LAHORE, Aug 26: The government is bringing bankruptcy laws as are prevalent in the developed countries to provide procedures to defaulters to file for bankruptcy.
This was stated by the State Bank Governor Dr Ishrat Hussain while answering questions of businessmen at a briefing organized by the All Pakistan Textile Mills Association (Aptma) here on Tuesday on the country’s textile sector.

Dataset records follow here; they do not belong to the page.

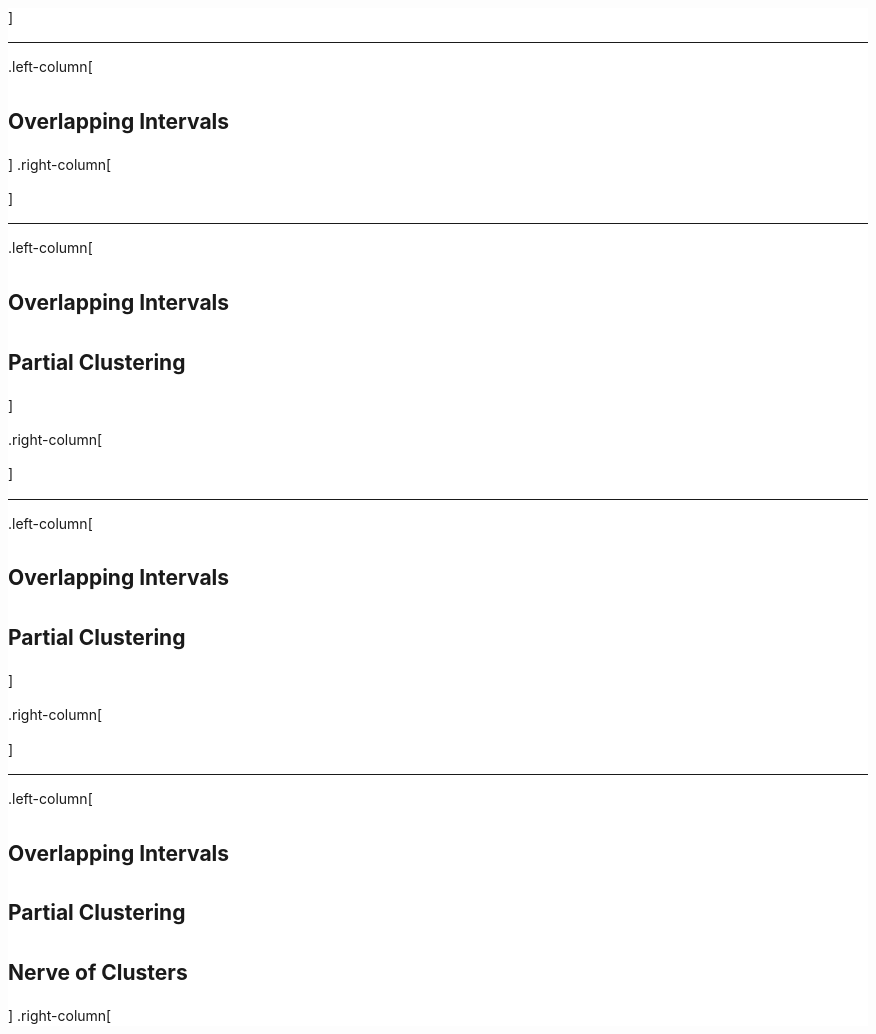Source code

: </div>

]


---


.left-column[
  ## Overlapping Intervals
]
.right-column[


<div class='scatter-plot intervals'>
  
</div>

]


---


.left-column[
  ## Overlapping Intervals
  ## Partial Clustering
]

.right-column[

<div class='scatter-plot intervals red'>
  
</div>

]

---

.left-column[
  ## Overlapping Intervals
  ## Partial Clustering
]

.right-column[

<div class='scatter-plot intervals red green'>
  
</div>

]


---


.left-column[
## Overlapping Intervals
## Partial Clustering
## Nerve of Clusters
]
.right-column[
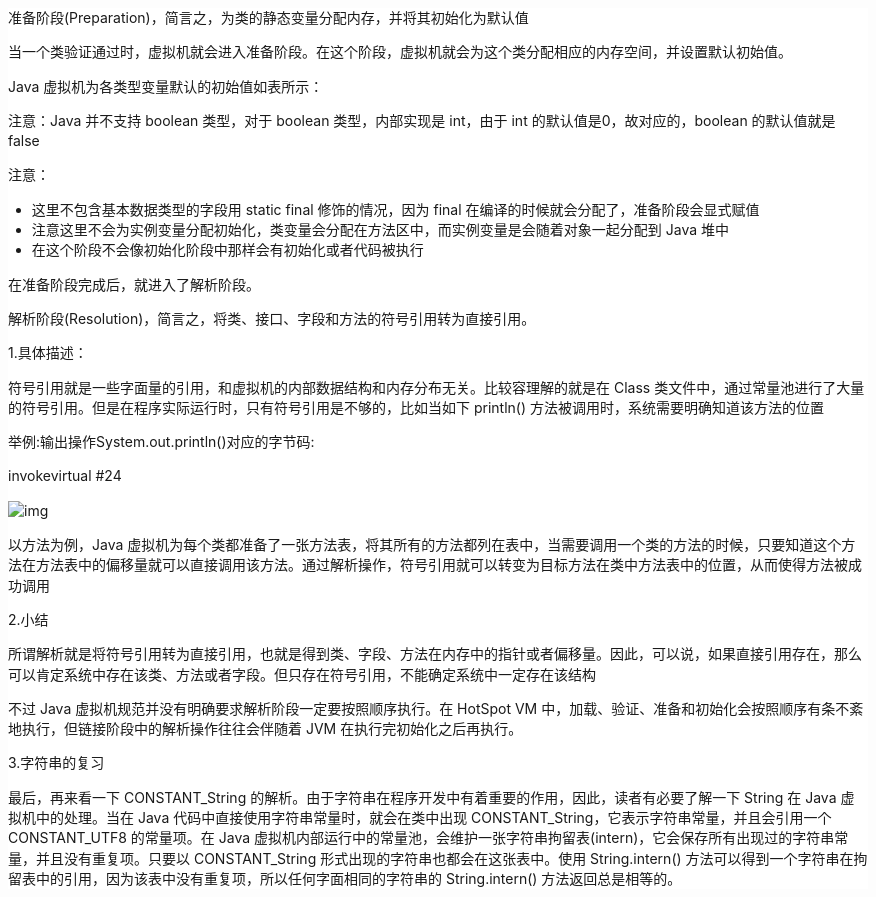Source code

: 



准备阶段(Preparation)，简言之，为类的静态变量分配内存，并将其初始化为默认值

当一个类验证通过时，虚拟机就会进入准备阶段。在这个阶段，虚拟机就会为这个类分配相应的内存空间，并设置默认初始值。

Java 虚拟机为各类型变量默认的初始值如表所示：



注意：Java 并不支持 boolean 类型，对于 boolean 类型，内部实现是 int，由于 int 的默认值是0，故对应的，boolean 的默认值就是 false

注意：

- 这里不包含基本数据类型的字段用 static final 修饰的情况，因为 final 在编译的时候就会分配了，准备阶段会显式赋值
- 注意这里不会为实例变量分配初始化，类变量会分配在方法区中，而实例变量是会随着对象一起分配到 Java 堆中
- 在这个阶段不会像初始化阶段中那样会有初始化或者代码被执行





在准备阶段完成后，就进入了解析阶段。

解析阶段(Resolution)，简言之，将类、接口、字段和方法的符号引用转为直接引用。



1.具体描述：

符号引用就是一些字面量的引用，和虚拟机的内部数据结构和内存分布无关。比较容理解的就是在 Class 类文件中，通过常量池进行了大量的符号引用。但是在程序实际运行时，只有符号引用是不够的，比如当如下 println() 方法被调用时，系统需要明确知道该方法的位置



举例:输出操作System.out.println()对应的字节码:

invokevirtual #24 

![img]()

以方法为例，Java 虚拟机为每个类都准备了一张方法表，将其所有的方法都列在表中，当需要调用一个类的方法的时候，只要知道这个方法在方法表中的偏移量就可以直接调用该方法。通过解析操作，符号引用就可以转变为目标方法在类中方法表中的位置，从而使得方法被成功调用



2.小结

所谓解析就是将符号引用转为直接引用，也就是得到类、字段、方法在内存中的指针或者偏移量。因此，可以说，如果直接引用存在，那么可以肯定系统中存在该类、方法或者字段。但只存在符号引用，不能确定系统中一定存在该结构



不过 Java 虚拟机规范并没有明确要求解析阶段一定要按照顺序执行。在 HotSpot VM 中，加载、验证、准备和初始化会按照顺序有条不紊地执行，但链接阶段中的解析操作往往会伴随着 JVM 在执行完初始化之后再执行。



3.字符串的复习

最后，再来看一下 CONSTANT_String 的解析。由于字符串在程序开发中有着重要的作用，因此，读者有必要了解一下 String 在 Java 虚拟机中的处理。当在 Java 代码中直接使用字符串常量时，就会在类中出现 CONSTANT_String，它表示字符串常量，并且会引用一个 CONSTANT_UTF8 的常量项。在 Java 虚拟机内部运行中的常量池，会维护一张字符串拘留表(intern)，它会保存所有出现过的字符串常量，并且没有重复项。只要以 CONSTANT_String 形式出现的字符串也都会在这张表中。使用 String.intern() 方法可以得到一个字符串在拘留表中的引用，因为该表中没有重复项，所以任何字面相同的字符串的 String.intern() 方法返回总是相等的。

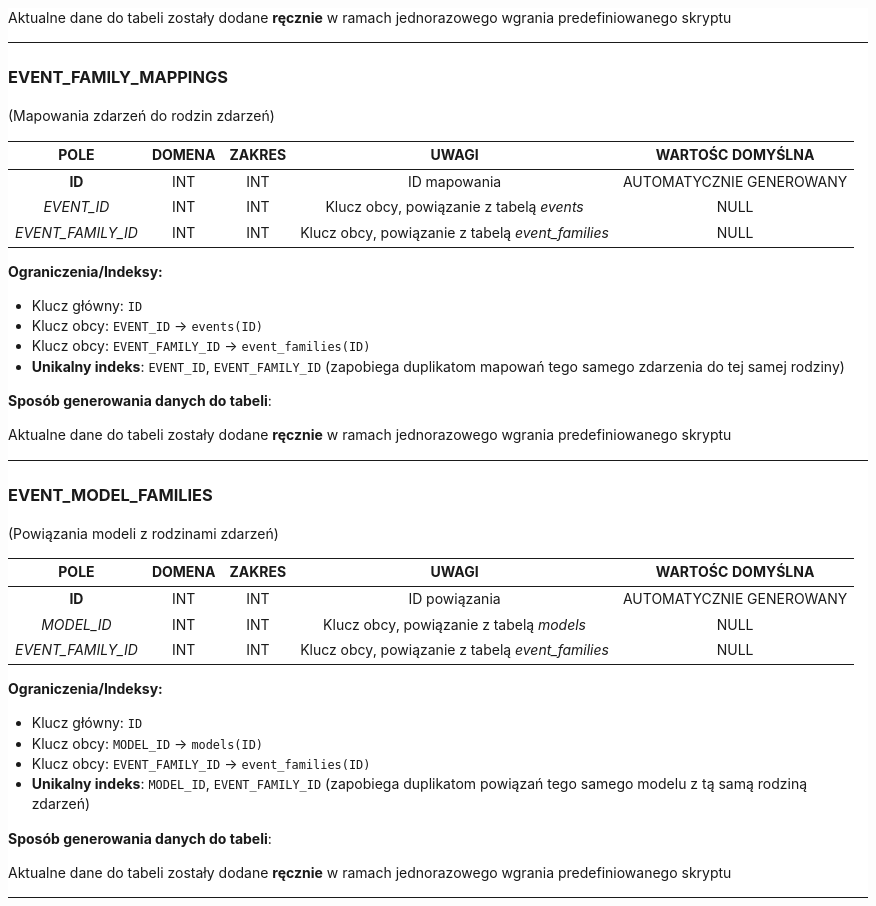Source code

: Aktualne dane do tabeli zostały dodane **ręcznie** w ramach jednorazowego wgrania predefiniowanego skryptu

---

### EVENT_FAMILY_MAPPINGS
(Mapowania zdarzeń do rodzin zdarzeń)

| POLE          | DOMENA        | ZAKRES    | UWAGI             | WARTOŚC DOMYŚLNA |
| :---:         |  :---:        | :---:     | :---:             | :---:             |
| **ID**        |  INT       | INT    | ID mapowania           | AUTOMATYCZNIE GENEROWANY            |
| *EVENT_ID* | INT | INT | Klucz obcy, powiązanie z tabelą *events* | NULL |
| *EVENT_FAMILY_ID* | INT | INT | Klucz obcy, powiązanie z tabelą *event_families* | NULL |

**Ograniczenia/Indeksy:**

- Klucz główny: `ID`
- Klucz obcy: `EVENT_ID` → `events(ID)`
- Klucz obcy: `EVENT_FAMILY_ID` → `event_families(ID)`
- **Unikalny indeks**: `EVENT_ID`, `EVENT_FAMILY_ID` (zapobiega duplikatom mapowań tego samego zdarzenia do tej samej rodziny)

**Sposób generowania danych do tabeli**:

Aktualne dane do tabeli zostały dodane **ręcznie** w ramach jednorazowego wgrania predefiniowanego skryptu

---

### EVENT_MODEL_FAMILIES
(Powiązania modeli z rodzinami zdarzeń)

| POLE          | DOMENA        | ZAKRES    | UWAGI             | WARTOŚC DOMYŚLNA |
| :---:         |  :---:        | :---:     | :---:             | :---:             |
| **ID**        |  INT       | INT    | ID powiązania           | AUTOMATYCZNIE GENEROWANY            |
| *MODEL_ID* | INT | INT | Klucz obcy, powiązanie z tabelą *models* | NULL |
| *EVENT_FAMILY_ID* | INT | INT | Klucz obcy, powiązanie z tabelą *event_families* | NULL |

**Ograniczenia/Indeksy:**

- Klucz główny: `ID`
- Klucz obcy: `MODEL_ID` → `models(ID)`
- Klucz obcy: `EVENT_FAMILY_ID` → `event_families(ID)`
- **Unikalny indeks**: `MODEL_ID`, `EVENT_FAMILY_ID` (zapobiega duplikatom powiązań tego samego modelu z tą samą rodziną zdarzeń)

**Sposób generowania danych do tabeli**:

Aktualne dane do tabeli zostały dodane **ręcznie** w ramach jednorazowego wgrania predefiniowanego skryptu

---
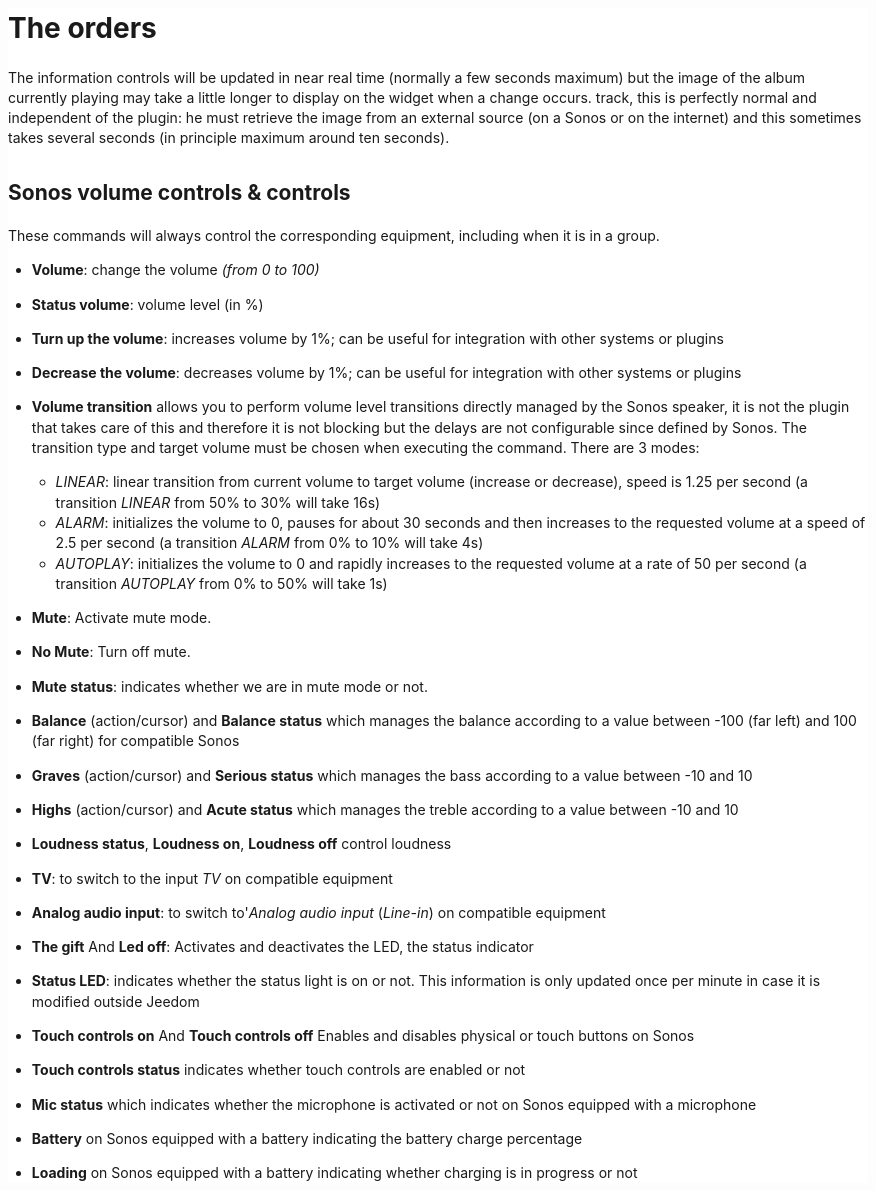 # The orders

The information controls will be updated in near real time (normally a few seconds maximum) but the image of the album currently playing may take a little longer to display on the widget when a change occurs. track, this is perfectly normal and independent of the plugin: he must retrieve the image from an external source (on a Sonos or on the internet) and this sometimes takes several seconds (in principle maximum around ten seconds).

## Sonos volume controls & controls

These commands will always control the corresponding equipment, including when it is in a group.

- **Volume**: change the volume *(from 0 to 100)*
- **Status volume**: volume level (in %)
- **Turn up the volume**: increases volume by 1%; can be useful for integration with other systems or plugins
- **Decrease the volume**: decreases volume by 1%; can be useful for integration with other systems or plugins
- **Volume transition** allows you to perform volume level transitions directly managed by the Sonos speaker, it is not the plugin that takes care of this and therefore it is not blocking but the delays are not configurable since defined by Sonos. The transition type and target volume must be chosen when executing the command. There are 3 modes:
  - *LINEAR*: linear transition from current volume to target volume (increase or decrease), speed is 1.25 per second (a transition *LINEAR* from 50% to 30% will take 16s)
  - *ALARM*: initializes the volume to 0, pauses for about 30 seconds and then increases to the requested volume at a speed of 2.5 per second (a transition *ALARM* from 0% to 10% will take 4s)
  - *AUTOPLAY*: initializes the volume to 0 and rapidly increases to the requested volume at a rate of 50 per second (a transition *AUTOPLAY* from 0% to 50% will take 1s)
- **Mute**: Activate mute mode.
- **No Mute**: Turn off mute.
- **Mute status**: indicates whether we are in mute mode or not.
- **Balance** (action/cursor) and **Balance status** which manages the balance according to a value between -100 (far left) and 100 (far right) for compatible Sonos
- **Graves** (action/cursor) and **Serious status** which manages the bass according to a value between -10 and 10
- **Highs** (action/cursor) and **Acute status** which manages the treble according to a value between -10 and 10
- **Loudness status**, **Loudness on**, **Loudness off** control loudness

- **TV**: to switch to the input *TV* on compatible equipment
- **Analog audio input**: to switch to'*Analog audio input* (*Line-in*) on compatible equipment
- **The gift** And **Led off**: Activates and deactivates the LED, the status indicator
- **Status LED**: indicates whether the status light is on or not. This information is only updated once per minute in case it is modified outside Jeedom
- **Touch controls on** And **Touch controls off** Enables and disables physical or touch buttons on Sonos
- **Touch controls status** indicates whether touch controls are enabled or not
- **Mic status** which indicates whether the microphone is activated or not on Sonos equipped with a microphone
- **Battery** on Sonos equipped with a battery indicating the battery charge percentage
- **Loading** on Sonos equipped with a battery indicating whether charging is in progress or not

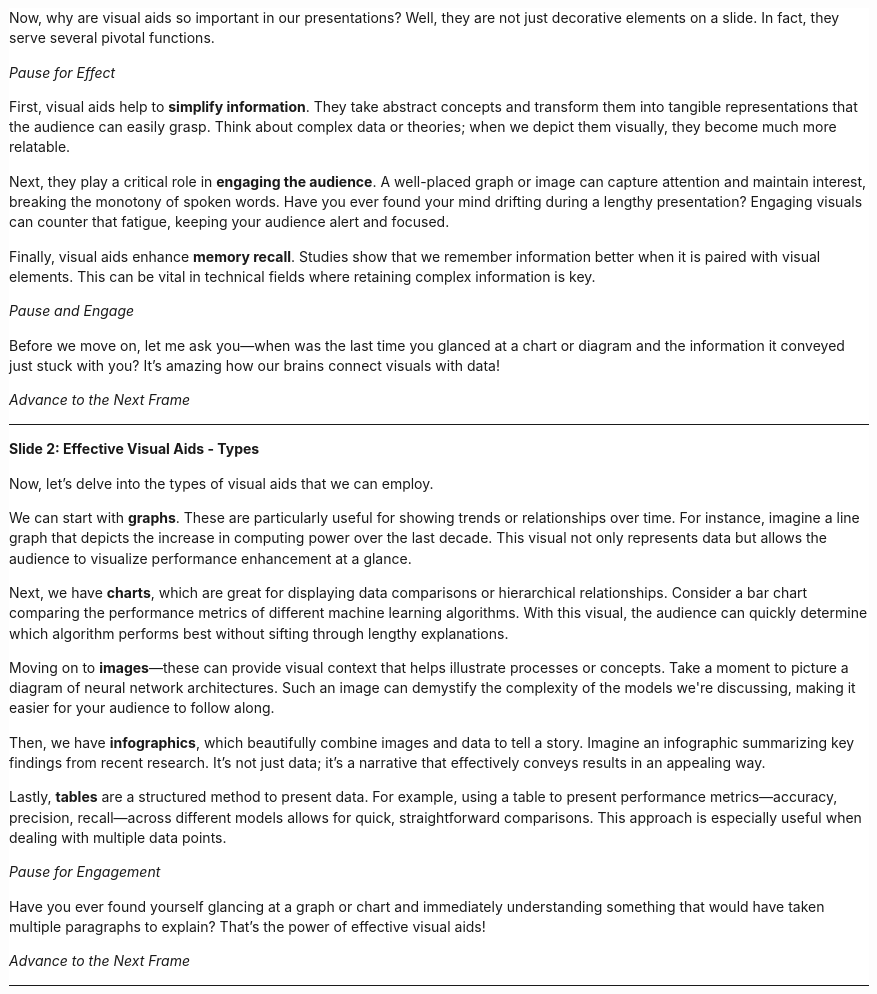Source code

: Now, why are visual aids so important in our presentations? Well, they are not just decorative elements on a slide. In fact, they serve several pivotal functions. 

*Pause for Effect*

First, visual aids help to **simplify information**. They take abstract concepts and transform them into tangible representations that the audience can easily grasp. Think about complex data or theories; when we depict them visually, they become much more relatable.

Next, they play a critical role in **engaging the audience**. A well-placed graph or image can capture attention and maintain interest, breaking the monotony of spoken words. Have you ever found your mind drifting during a lengthy presentation? Engaging visuals can counter that fatigue, keeping your audience alert and focused.

Finally, visual aids enhance **memory recall**. Studies show that we remember information better when it is paired with visual elements. This can be vital in technical fields where retaining complex information is key. 

*Pause and Engage*

Before we move on, let me ask you—when was the last time you glanced at a chart or diagram and the information it conveyed just stuck with you? It’s amazing how our brains connect visuals with data!

*Advance to the Next Frame*

---

**Slide 2: Effective Visual Aids - Types**

Now, let’s delve into the types of visual aids that we can employ.

We can start with **graphs**. These are particularly useful for showing trends or relationships over time. For instance, imagine a line graph that depicts the increase in computing power over the last decade. This visual not only represents data but allows the audience to visualize performance enhancement at a glance.

Next, we have **charts**, which are great for displaying data comparisons or hierarchical relationships. Consider a bar chart comparing the performance metrics of different machine learning algorithms. With this visual, the audience can quickly determine which algorithm performs best without sifting through lengthy explanations.

Moving on to **images**—these can provide visual context that helps illustrate processes or concepts. Take a moment to picture a diagram of neural network architectures. Such an image can demystify the complexity of the models we're discussing, making it easier for your audience to follow along.

Then, we have **infographics**, which beautifully combine images and data to tell a story. Imagine an infographic summarizing key findings from recent research. It’s not just data; it’s a narrative that effectively conveys results in an appealing way.

Lastly, **tables** are a structured method to present data. For example, using a table to present performance metrics—accuracy, precision, recall—across different models allows for quick, straightforward comparisons. This approach is especially useful when dealing with multiple data points.

*Pause for Engagement*

Have you ever found yourself glancing at a graph or chart and immediately understanding something that would have taken multiple paragraphs to explain? That’s the power of effective visual aids!

*Advance to the Next Frame*

---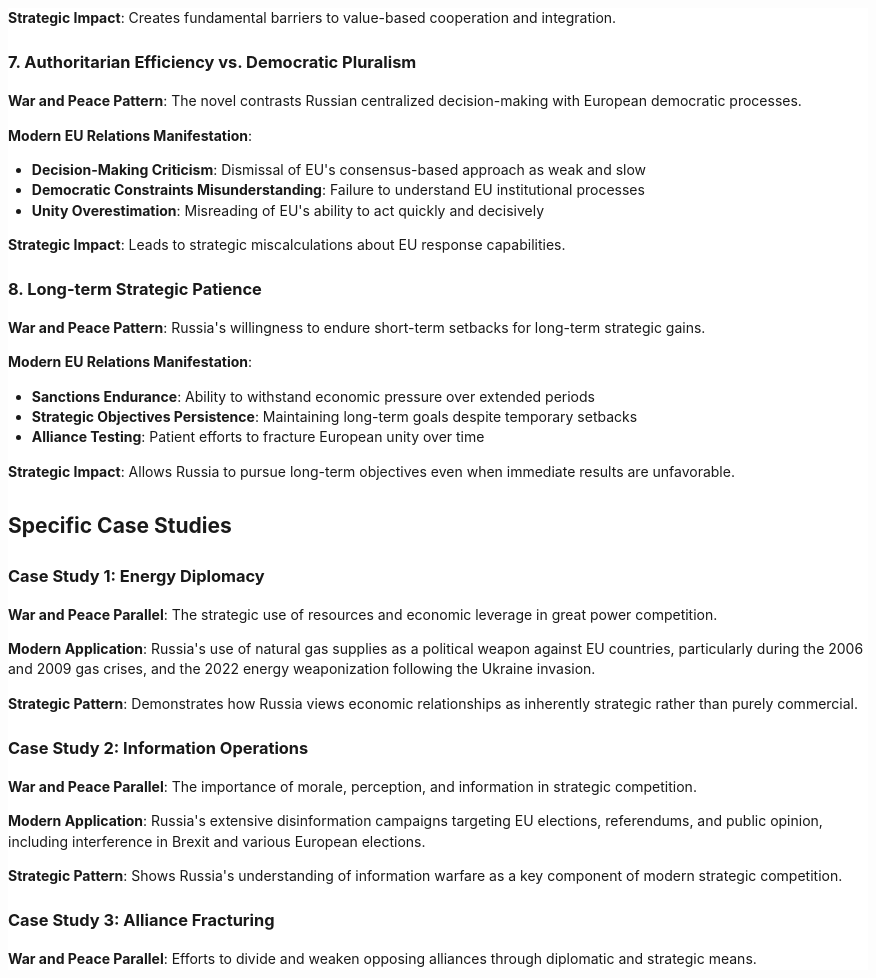 **Strategic Impact**: Creates fundamental barriers to value-based cooperation and integration.

### 7. Authoritarian Efficiency vs. Democratic Pluralism

**War and Peace Pattern**: The novel contrasts Russian centralized decision-making with European democratic processes.

**Modern EU Relations Manifestation**:
- **Decision-Making Criticism**: Dismissal of EU's consensus-based approach as weak and slow
- **Democratic Constraints Misunderstanding**: Failure to understand EU institutional processes
- **Unity Overestimation**: Misreading of EU's ability to act quickly and decisively

**Strategic Impact**: Leads to strategic miscalculations about EU response capabilities.

### 8. Long-term Strategic Patience

**War and Peace Pattern**: Russia's willingness to endure short-term setbacks for long-term strategic gains.

**Modern EU Relations Manifestation**:
- **Sanctions Endurance**: Ability to withstand economic pressure over extended periods
- **Strategic Objectives Persistence**: Maintaining long-term goals despite temporary setbacks
- **Alliance Testing**: Patient efforts to fracture European unity over time

**Strategic Impact**: Allows Russia to pursue long-term objectives even when immediate results are unfavorable.

## Specific Case Studies

### Case Study 1: Energy Diplomacy

**War and Peace Parallel**: The strategic use of resources and economic leverage in great power competition.

**Modern Application**: Russia's use of natural gas supplies as a political weapon against EU countries, particularly during the 2006 and 2009 gas crises, and the 2022 energy weaponization following the Ukraine invasion.

**Strategic Pattern**: Demonstrates how Russia views economic relationships as inherently strategic rather than purely commercial.

### Case Study 2: Information Operations

**War and Peace Parallel**: The importance of morale, perception, and information in strategic competition.

**Modern Application**: Russia's extensive disinformation campaigns targeting EU elections, referendums, and public opinion, including interference in Brexit and various European elections.

**Strategic Pattern**: Shows Russia's understanding of information warfare as a key component of modern strategic competition.

### Case Study 3: Alliance Fracturing

**War and Peace Parallel**: Efforts to divide and weaken opposing alliances through diplomatic and strategic means.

The briefing was organized for Federal Finance Minister Shaukat Aziz and himself.
Dr Hussain said the “banks had been in a habit of indulging in window dressing in the past years to report fictitious profits by levying compound interest on the principal amounts.”
By showing what he described as “paper profits”, the banks had not only worsened their financial position but had also “ended up paying high taxes on them.”
He said the bankruptcy laws would provide credit protection to the borrowers.
Replying to a question, the governor said the “banks had been doing project financing in the past that was why they had lost Rs250 billion.” He did not agree with a suggestion that the country’s banking laws were highly flawed and hampering fresh investment. He said the private sector had borrowed Rs154 billion during the last year, which would not have been possible if the laws were as flawed as the questioner had tried to paint them.
SBP body: Answering another question about the BPD-29, he said he had delegated his authority as governor of the central bank to the SBP dispute resolution committee comprising bankers and business representatives. He said he had set up the committee to put in place a transparent mechanism for borrowers and bankers to make use of the loans write-off scheme given to clean up the nonperforming portfolio of the banks. He said he could not look into individual cases. “It is for the committee to look into these cases.”
He had earlier told the businessmen at the Lahore Chamber of Commerce and Industry that the decisions of the committee were binding on the banks. He, however, added the decisions of the committee were being implemented by the banks. He said the banks had been asked to settle the cases applied under BPD-29 by August 31. He ruled out extension in the deadline.
He had also said that the central bank had already issued a notification to direct the banks to issue working capital and finance BMR of the projects whose accounts were settled under BPD-29.
FINANCE MINISTER: Speaking to Aptma office-bearers and senior members, finance minister Shaukat Aziz assured continuity and consistency in government economic policies. He said the textile sector was the backbone of the country’s manufacturing sector. He was happy to note that the textile industry was prepared to face the challenges of global market in the post-WTO era and compete with other players in the international market. He said the textile exports could be increased to $13 billion by 2006 as projected by Aptma. “I am certain that you can do even better.”
He said the growers must grow more cotton and improve their quality to meet the requirements of the domestic industry whose consumption is projected to be 12 million bales this year as against the estimated crop production of 10.5 million bales.
He also promised to facilitate direct import of Central Asian cotton via Afghanistan that would reduce the import cost of the industry. At present, the industry is importing cotton from Central Asia via Iran which adds up to their cost.
The minister said the Central Asian states like Uzbekistan were prepared to sell their cotton directly to the Pakistani businessmen provided the government signed an MoU with them.